Greg = 4.8A / 1.5 AH = 3.2 hours, if fully discharged. Since this charger has no metering on it, just a red LED when charging and Green LED when charged, I can't give you a measured response.
Here's how I operate my battery powered trains -
I run them until I'm tired of it, which is always before the battery discharges, unless I'm doing an all day open house. I usually run for 2-3 hours though. All of my trailing cars or tenders have charging jacks. After the run, I bring the tender or or trailing car into the garage where my charging station is. Plug in the charger. This is usually just before supper time. Then I check on it a few times during the evening, and it is usually done well before bedtime. So I'd say it usually takes mine about 2-3 hours at most. Next time I want to run, I return the charged trailing car or tender to the train shed and decide what I want to run. Everything in the shed is always charged and ready to go. (Note: I've even had a system sit out there all Winter long, and still be ready to run in the Spring (NiMh). Not a full charge left, but runnable. And yes, sitting out all Winter is probably not doing the battery any good.)

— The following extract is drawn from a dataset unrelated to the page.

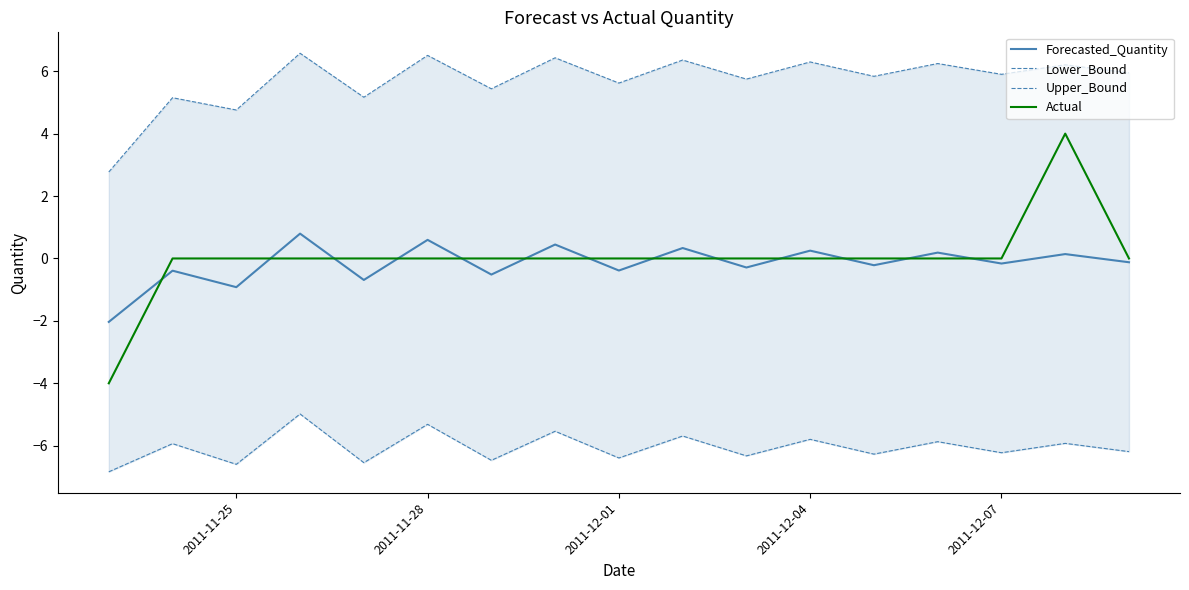

True or false: Forecasted_Quantity has more than 0 interior local peaks.

True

I always hear guys saying they don't have time to charge batteries before running their trains. Neither do I. That's why you do it AFTER you run trains. Stan swaps his out. But it's the same difference, just charge after use.
By the way, I charge my NiMhs at C/10 (10 hours for a full charge), so the Lithium-Ion seems fast to me. It doesn't really matter how long it takes. I'm off doing other things.